### [EXERCISE DETAILS]
Only the number is wanted: how many lines in the data contain "images"?
[Start of Attachment]
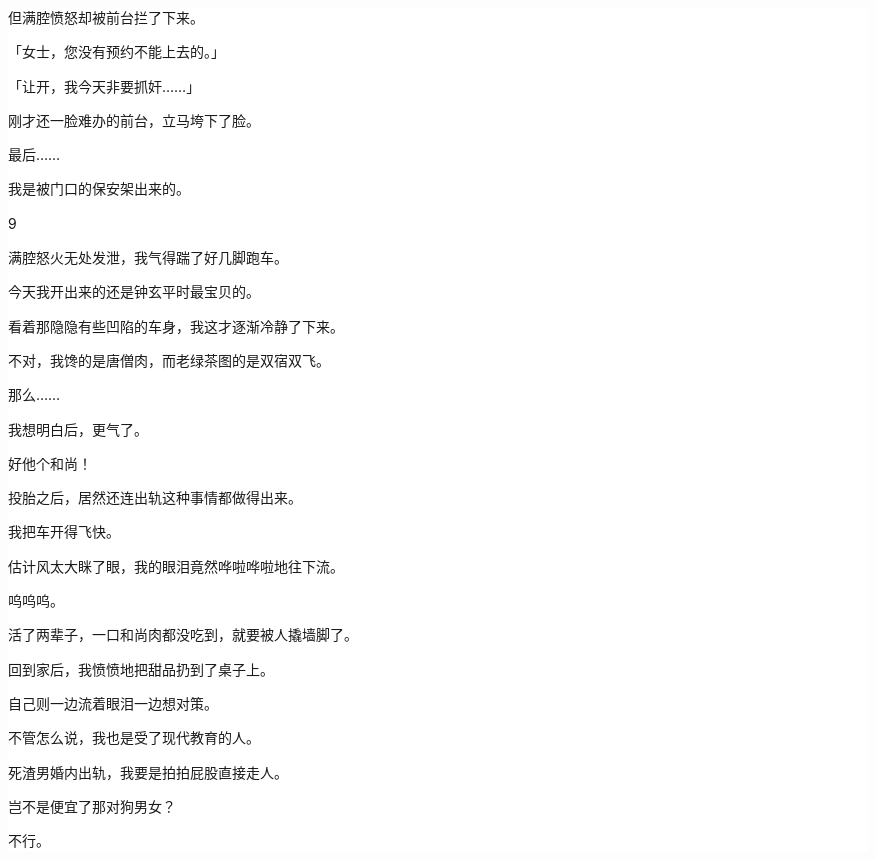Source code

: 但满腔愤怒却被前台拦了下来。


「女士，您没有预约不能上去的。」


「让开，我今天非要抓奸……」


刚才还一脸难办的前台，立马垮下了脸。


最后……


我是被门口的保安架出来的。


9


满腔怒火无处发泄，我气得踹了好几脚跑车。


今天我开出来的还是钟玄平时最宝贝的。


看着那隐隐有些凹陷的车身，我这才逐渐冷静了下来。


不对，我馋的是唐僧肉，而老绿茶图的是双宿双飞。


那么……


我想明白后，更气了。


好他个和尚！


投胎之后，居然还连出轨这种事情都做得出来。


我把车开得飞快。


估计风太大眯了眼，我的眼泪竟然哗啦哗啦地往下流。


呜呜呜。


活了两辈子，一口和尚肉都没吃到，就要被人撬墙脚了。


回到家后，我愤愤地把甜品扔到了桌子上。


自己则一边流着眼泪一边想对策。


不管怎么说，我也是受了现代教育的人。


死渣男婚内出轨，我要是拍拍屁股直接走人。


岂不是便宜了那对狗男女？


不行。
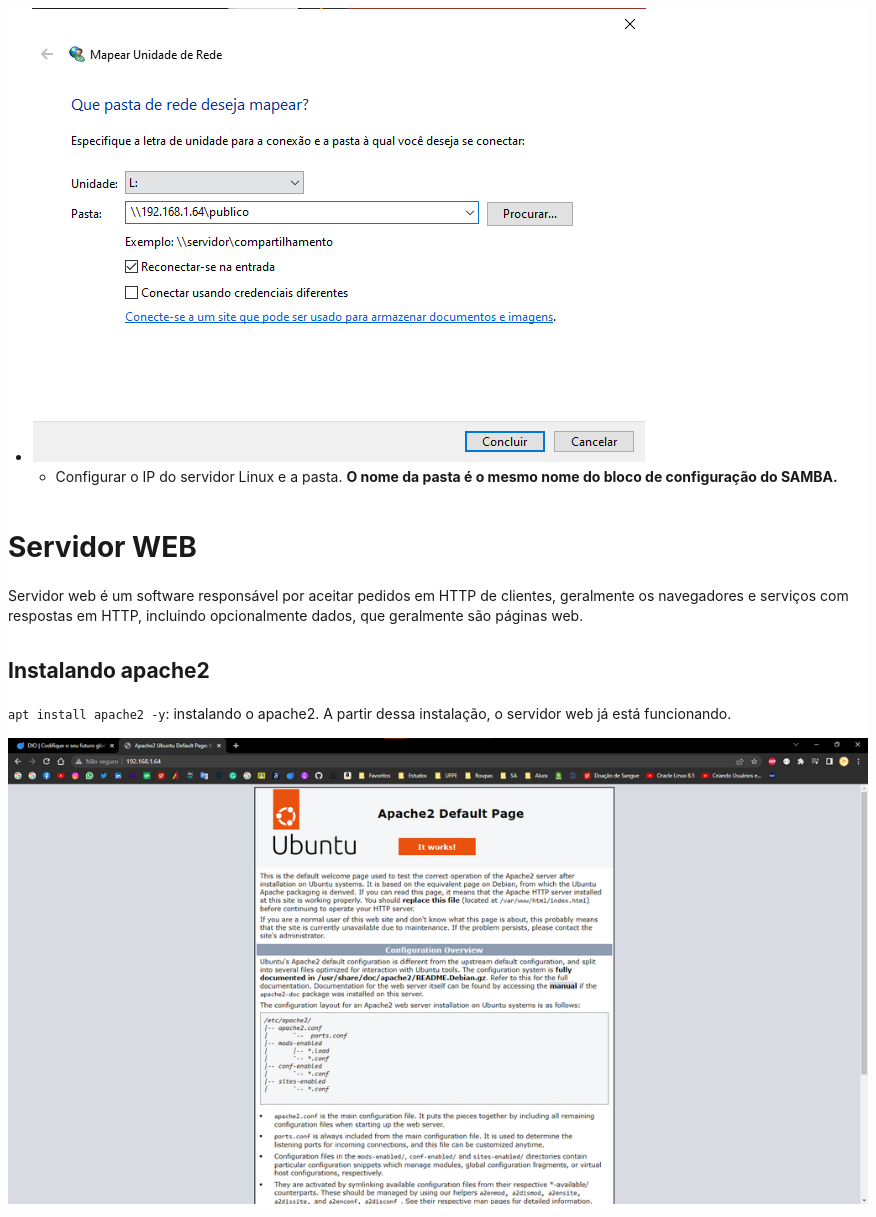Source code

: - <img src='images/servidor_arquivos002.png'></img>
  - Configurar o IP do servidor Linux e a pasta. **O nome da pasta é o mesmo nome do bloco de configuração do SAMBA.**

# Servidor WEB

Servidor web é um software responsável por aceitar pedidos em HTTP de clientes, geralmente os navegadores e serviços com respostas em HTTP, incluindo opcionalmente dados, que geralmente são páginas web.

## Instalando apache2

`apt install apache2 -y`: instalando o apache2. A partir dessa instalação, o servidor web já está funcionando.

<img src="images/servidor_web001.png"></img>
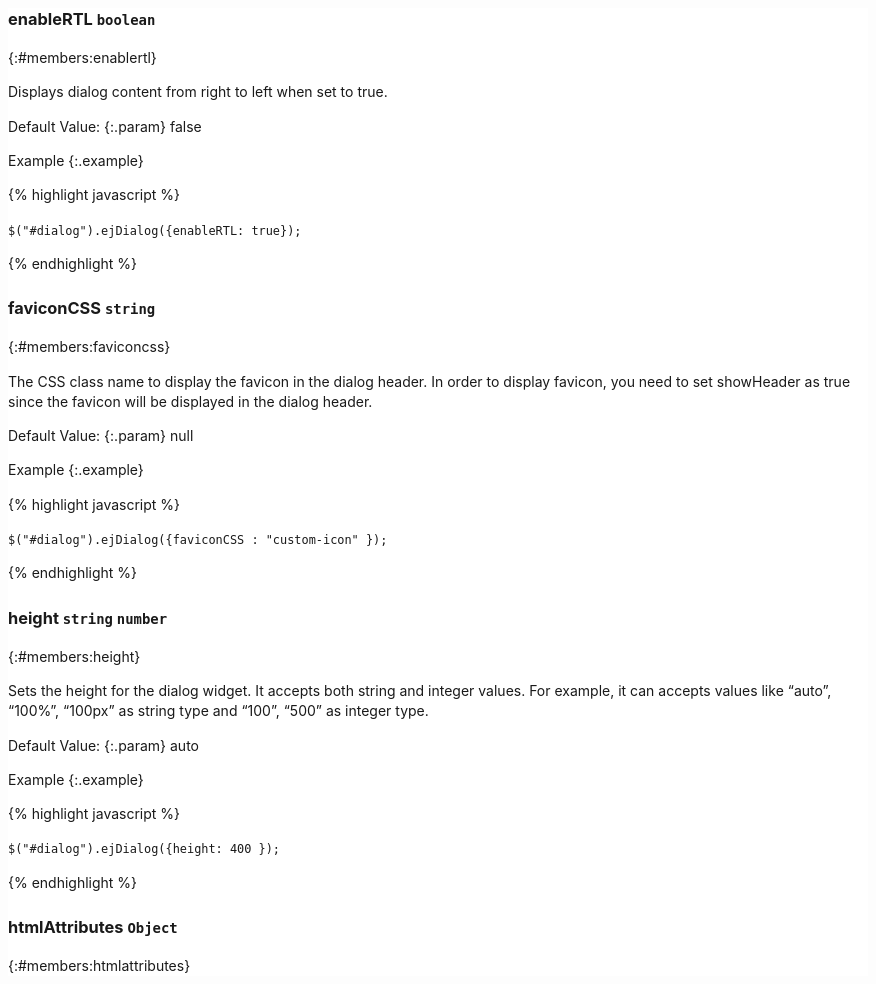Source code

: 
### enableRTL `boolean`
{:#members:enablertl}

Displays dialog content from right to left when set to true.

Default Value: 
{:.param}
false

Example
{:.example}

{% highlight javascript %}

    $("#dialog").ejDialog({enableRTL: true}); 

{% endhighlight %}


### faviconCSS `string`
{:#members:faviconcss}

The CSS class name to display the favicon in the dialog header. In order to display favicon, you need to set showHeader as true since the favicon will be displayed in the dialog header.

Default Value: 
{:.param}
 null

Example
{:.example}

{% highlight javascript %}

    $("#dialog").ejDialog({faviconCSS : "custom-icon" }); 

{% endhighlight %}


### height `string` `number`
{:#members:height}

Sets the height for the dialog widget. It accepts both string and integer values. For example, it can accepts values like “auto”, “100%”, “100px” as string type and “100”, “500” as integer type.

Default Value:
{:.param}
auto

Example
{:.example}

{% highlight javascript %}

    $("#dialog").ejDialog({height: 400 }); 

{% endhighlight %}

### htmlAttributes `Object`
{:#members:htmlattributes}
[End of Attachment]
### [RESPONSE TO THIS TASK]
2